Munir Said Thalib, or Munir as he was affectionately known was born into a family of Hadhrami Arab and Javanese origins on December 8, 1965, he died at the hands of an assassin shortly before his 39th birthday on September 7, 2004.
In a country that has raised numerous human rights defenders Munir is probably the most internationally well known. Munir studied law at Brawijaya University in Malang in the province of East Java, and in 1989 started his career as a legal aid officer in the East Java provincial capital of Surabaya where he was legal counsel for a number of victims of official violence and repression.
Munir became one of Indonesia's leading human rights campaigners and constantly faced intimidation and death threats. He first came to public attention at the end of the Suharto period through his role in a campaign in late 1997 and early 1998 when two dozen pro-democracy activists were abducted in suspicious circumstances. It was during this period that Munir founded the human rights organisation Kontras (Commission for Disappearances and Victims of Violence) with the backing of 12 pro-democracy NGOs
It was in September 1999 that Munir was appointed to the Commission to Investigate Human Rights Violations in East Timor (KPPHAM) which was set up by Indonesia's National Human Rights Commission. The report of this commission provided evidence of the Indonesian army's involvement in recruiting, financing, training and using the militia which caused such havoc at the time of the UN Referendum. This in turn lead to judicial investigations into the conduct of six senior army officers, including the former Chief of Staff, General Wiranto. Munir also taught human rights in police and army training, seminars and workshops, and was appointed to the drafting committee for law on human rights courts, which was intended to be presented to the Indonesian Parliament during 2000.
It was following this that he accused the Indonesian military of running a criminal network involved in illegal tree logging and drug smuggling.
On September 7, 2004, Munir died on a flight from Indonesia to The Netherlands.
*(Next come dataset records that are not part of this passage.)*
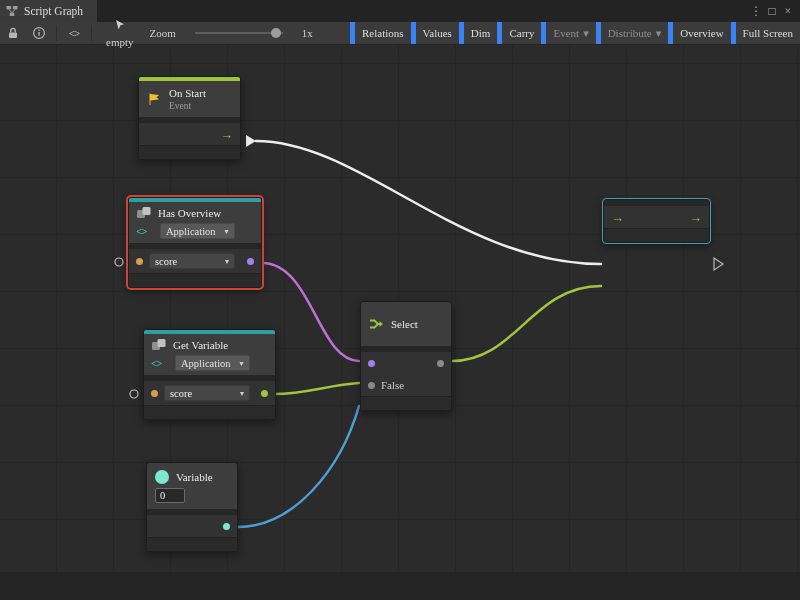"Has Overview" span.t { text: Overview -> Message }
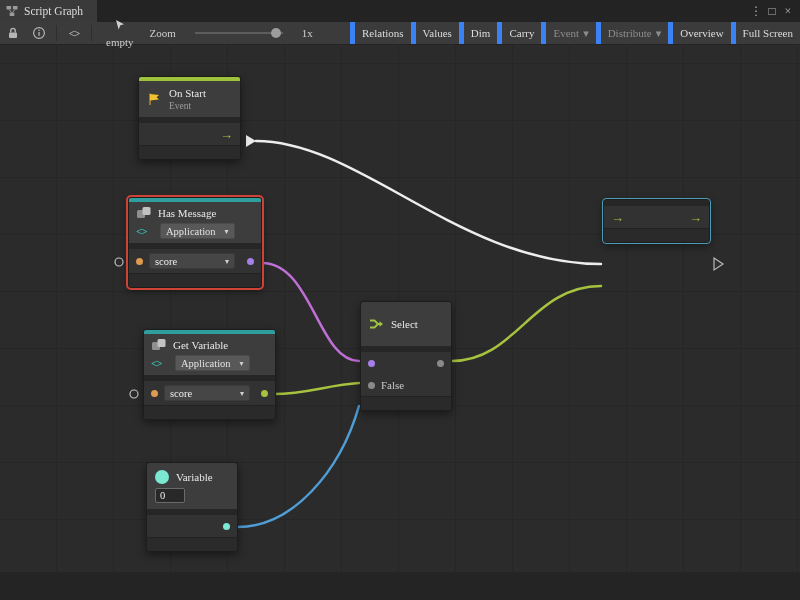"Message" div.prow { html: none -> <div> <span></span> <span>Message</span> </div> }
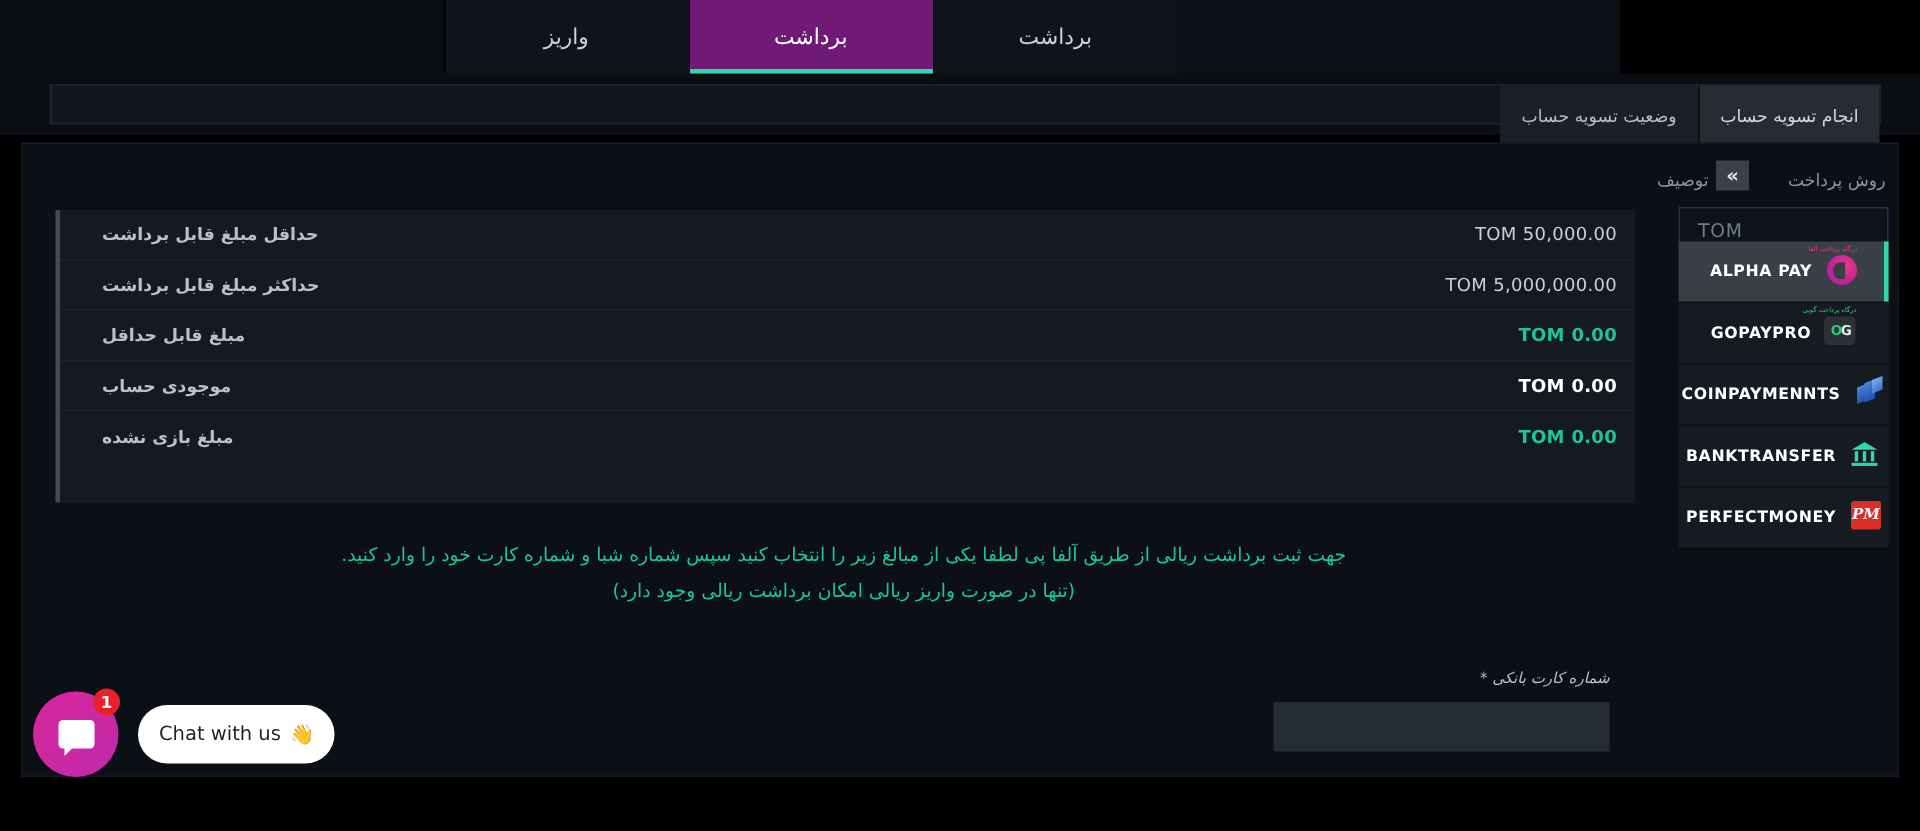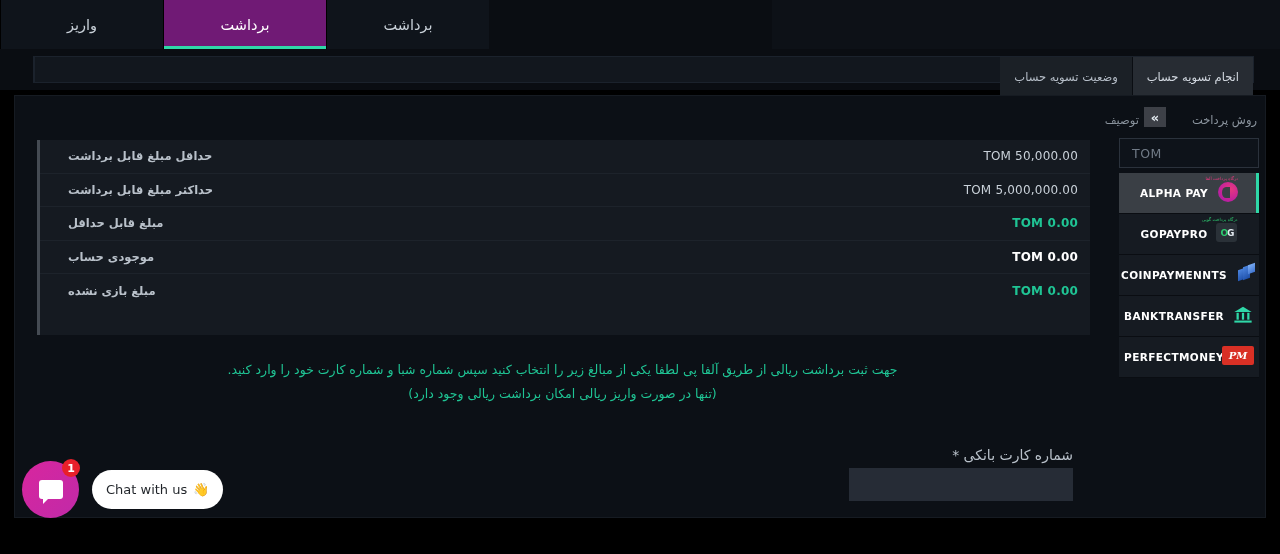"واریز" .tabstrip { justify-content: flex-start -> center; width: 1280px -> 1080px }
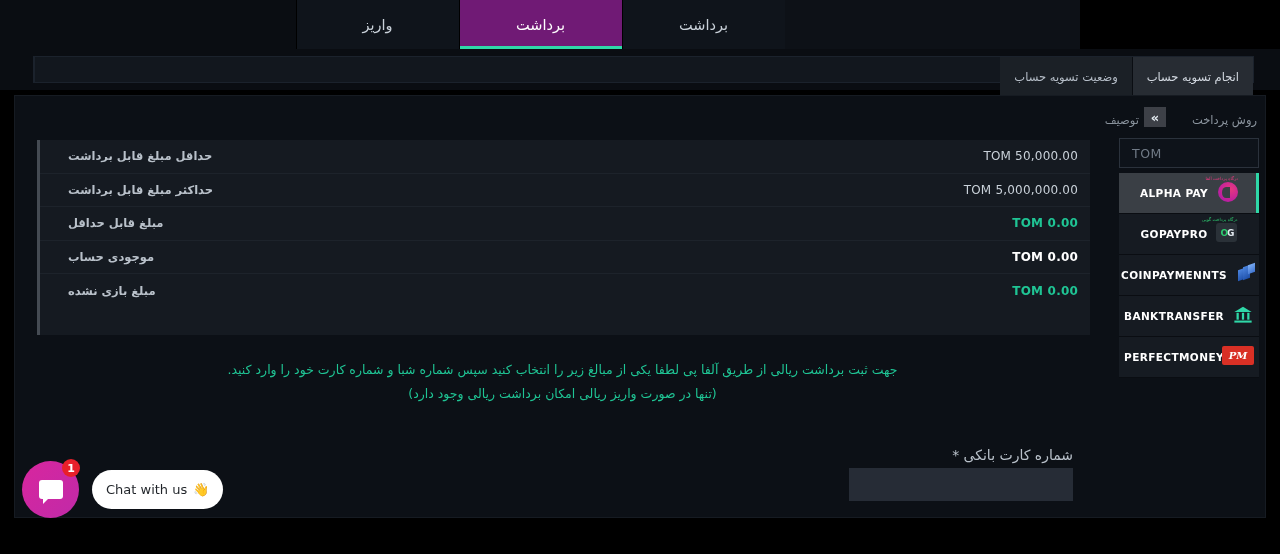"ALPHA PAY" .pm-list { top: 77px -> 65px }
The autopsy by the Dutch authorities revealed lethal levels of arsenic in his body. Subsequently much has been written about the trial of the Indonesia agents that carried out the assassination and their subsequent release, re-remand and re-release. However, the purpose of this article to offer praise for this man who made the ultimate sacrifice to secure human rights for his fellow countrymen and bring to the notice of the Indonesian public and the world at large the blatant abuses being carried out by the military and the corruption that was, and sadly still remains, in the government.
Munir was named Man of the Year by the leading Muslim periodical, UMMAT, and as a "young leader for the Millennium in Asia" by Asia Week in 2000. Kontras, one of the many organisations for which Munir worked so hard, received the prestigious Yap Thiam Hien human rights award in 1998.